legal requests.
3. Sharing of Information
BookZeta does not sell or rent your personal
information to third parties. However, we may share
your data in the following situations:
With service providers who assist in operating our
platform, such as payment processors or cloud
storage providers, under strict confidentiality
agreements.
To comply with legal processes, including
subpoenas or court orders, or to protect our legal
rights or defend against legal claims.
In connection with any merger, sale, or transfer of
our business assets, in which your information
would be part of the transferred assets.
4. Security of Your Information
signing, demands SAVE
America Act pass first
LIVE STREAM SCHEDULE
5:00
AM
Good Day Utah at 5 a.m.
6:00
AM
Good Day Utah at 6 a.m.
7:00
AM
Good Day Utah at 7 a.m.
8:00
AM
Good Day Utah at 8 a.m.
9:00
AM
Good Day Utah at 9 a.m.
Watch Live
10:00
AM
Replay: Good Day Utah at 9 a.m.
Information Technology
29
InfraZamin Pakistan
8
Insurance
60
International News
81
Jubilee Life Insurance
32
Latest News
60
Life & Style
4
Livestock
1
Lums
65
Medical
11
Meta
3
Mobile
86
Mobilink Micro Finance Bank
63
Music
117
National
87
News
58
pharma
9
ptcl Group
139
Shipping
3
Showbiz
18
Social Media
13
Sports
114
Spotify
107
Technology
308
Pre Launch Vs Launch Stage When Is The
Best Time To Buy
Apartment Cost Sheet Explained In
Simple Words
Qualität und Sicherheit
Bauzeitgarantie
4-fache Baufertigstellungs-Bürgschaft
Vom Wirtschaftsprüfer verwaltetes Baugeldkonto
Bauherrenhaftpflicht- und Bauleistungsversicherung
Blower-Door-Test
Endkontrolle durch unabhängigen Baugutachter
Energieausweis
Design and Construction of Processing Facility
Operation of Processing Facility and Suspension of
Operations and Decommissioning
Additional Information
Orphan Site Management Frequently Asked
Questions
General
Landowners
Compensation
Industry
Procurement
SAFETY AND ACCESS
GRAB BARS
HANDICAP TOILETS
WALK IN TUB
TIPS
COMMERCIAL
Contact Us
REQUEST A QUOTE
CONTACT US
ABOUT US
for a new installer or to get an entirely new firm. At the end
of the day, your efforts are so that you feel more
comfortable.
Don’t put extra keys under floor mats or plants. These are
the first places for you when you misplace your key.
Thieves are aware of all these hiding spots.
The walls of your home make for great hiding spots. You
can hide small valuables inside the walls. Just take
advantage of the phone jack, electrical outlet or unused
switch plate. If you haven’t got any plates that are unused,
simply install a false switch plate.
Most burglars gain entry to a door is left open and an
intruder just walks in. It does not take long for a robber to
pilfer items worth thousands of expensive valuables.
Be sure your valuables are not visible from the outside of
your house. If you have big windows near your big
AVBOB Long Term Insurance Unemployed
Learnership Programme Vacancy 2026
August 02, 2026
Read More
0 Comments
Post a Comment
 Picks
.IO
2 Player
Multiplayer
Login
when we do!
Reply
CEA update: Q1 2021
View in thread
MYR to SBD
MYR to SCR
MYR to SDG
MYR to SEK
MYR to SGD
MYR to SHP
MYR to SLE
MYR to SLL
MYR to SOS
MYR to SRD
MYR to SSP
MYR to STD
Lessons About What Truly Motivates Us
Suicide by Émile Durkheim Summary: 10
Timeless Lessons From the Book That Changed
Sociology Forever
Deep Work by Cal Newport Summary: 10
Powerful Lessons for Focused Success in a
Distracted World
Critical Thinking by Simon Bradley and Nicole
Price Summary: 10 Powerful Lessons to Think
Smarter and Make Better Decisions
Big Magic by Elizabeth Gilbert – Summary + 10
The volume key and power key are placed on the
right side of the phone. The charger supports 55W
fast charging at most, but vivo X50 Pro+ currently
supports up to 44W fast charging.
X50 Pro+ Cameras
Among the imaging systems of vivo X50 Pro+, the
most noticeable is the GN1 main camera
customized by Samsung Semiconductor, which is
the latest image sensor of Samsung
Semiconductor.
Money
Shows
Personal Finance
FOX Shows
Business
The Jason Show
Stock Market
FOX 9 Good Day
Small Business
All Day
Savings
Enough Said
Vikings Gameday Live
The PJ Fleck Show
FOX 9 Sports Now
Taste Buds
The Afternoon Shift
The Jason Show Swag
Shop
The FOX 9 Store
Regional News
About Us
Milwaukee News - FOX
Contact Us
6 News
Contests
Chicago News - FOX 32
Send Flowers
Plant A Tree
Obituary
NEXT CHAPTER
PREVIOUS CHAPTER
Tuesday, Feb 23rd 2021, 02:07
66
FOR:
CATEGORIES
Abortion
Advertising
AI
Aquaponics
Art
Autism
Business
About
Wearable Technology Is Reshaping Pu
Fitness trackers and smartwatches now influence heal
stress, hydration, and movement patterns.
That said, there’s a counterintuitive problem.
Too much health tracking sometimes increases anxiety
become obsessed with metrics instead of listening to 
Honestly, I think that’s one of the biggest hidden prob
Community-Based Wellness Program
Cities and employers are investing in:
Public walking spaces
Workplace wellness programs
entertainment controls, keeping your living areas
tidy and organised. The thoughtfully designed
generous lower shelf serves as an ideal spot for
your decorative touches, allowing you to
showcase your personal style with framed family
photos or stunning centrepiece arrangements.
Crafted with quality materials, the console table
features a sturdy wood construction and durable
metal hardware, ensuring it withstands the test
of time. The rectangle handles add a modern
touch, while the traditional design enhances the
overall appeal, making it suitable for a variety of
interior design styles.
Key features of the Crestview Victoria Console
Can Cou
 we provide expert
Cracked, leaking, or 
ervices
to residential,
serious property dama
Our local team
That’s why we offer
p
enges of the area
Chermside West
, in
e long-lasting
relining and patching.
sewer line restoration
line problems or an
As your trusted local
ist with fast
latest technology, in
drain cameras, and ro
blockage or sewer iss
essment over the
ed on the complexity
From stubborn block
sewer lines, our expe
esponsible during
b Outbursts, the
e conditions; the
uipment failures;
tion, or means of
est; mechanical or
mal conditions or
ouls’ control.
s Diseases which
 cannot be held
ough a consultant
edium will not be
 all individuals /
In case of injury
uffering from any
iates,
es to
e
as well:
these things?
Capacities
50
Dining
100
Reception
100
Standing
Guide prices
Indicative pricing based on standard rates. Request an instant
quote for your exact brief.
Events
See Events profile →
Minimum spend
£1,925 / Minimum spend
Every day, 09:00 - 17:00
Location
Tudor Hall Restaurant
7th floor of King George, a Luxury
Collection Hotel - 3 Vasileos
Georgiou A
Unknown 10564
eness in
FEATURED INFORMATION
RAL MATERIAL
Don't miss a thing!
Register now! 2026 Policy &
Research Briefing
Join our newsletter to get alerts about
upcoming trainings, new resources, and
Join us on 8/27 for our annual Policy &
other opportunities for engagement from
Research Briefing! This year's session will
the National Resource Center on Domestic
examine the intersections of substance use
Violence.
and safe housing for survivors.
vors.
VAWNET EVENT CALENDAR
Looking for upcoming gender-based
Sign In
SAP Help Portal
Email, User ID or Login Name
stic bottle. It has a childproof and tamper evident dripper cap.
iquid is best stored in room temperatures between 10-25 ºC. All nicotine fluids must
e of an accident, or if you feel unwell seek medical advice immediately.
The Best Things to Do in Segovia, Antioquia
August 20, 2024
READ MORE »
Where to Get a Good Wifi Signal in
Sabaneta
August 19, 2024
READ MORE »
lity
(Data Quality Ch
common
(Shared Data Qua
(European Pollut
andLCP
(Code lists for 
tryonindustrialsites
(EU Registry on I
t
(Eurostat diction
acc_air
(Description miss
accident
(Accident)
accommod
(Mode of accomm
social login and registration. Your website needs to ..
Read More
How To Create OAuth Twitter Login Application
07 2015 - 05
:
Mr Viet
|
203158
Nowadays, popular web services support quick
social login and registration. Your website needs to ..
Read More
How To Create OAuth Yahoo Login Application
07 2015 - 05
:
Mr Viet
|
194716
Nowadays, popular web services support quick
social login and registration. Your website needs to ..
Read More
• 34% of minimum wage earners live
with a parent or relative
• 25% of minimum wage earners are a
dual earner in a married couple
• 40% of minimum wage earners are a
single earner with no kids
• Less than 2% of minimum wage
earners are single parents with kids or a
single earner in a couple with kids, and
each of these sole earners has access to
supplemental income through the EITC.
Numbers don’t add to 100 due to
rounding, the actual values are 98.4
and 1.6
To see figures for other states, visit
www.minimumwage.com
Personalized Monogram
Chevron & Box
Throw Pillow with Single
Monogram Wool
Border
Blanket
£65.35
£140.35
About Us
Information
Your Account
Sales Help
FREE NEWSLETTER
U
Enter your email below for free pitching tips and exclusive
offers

★ ★ ★

Search the records above for the string "Application". Copy every line that contains it.

Solution to this task =
How To Create OAuth Twitter Login Application
How To Create OAuth Yahoo Login Application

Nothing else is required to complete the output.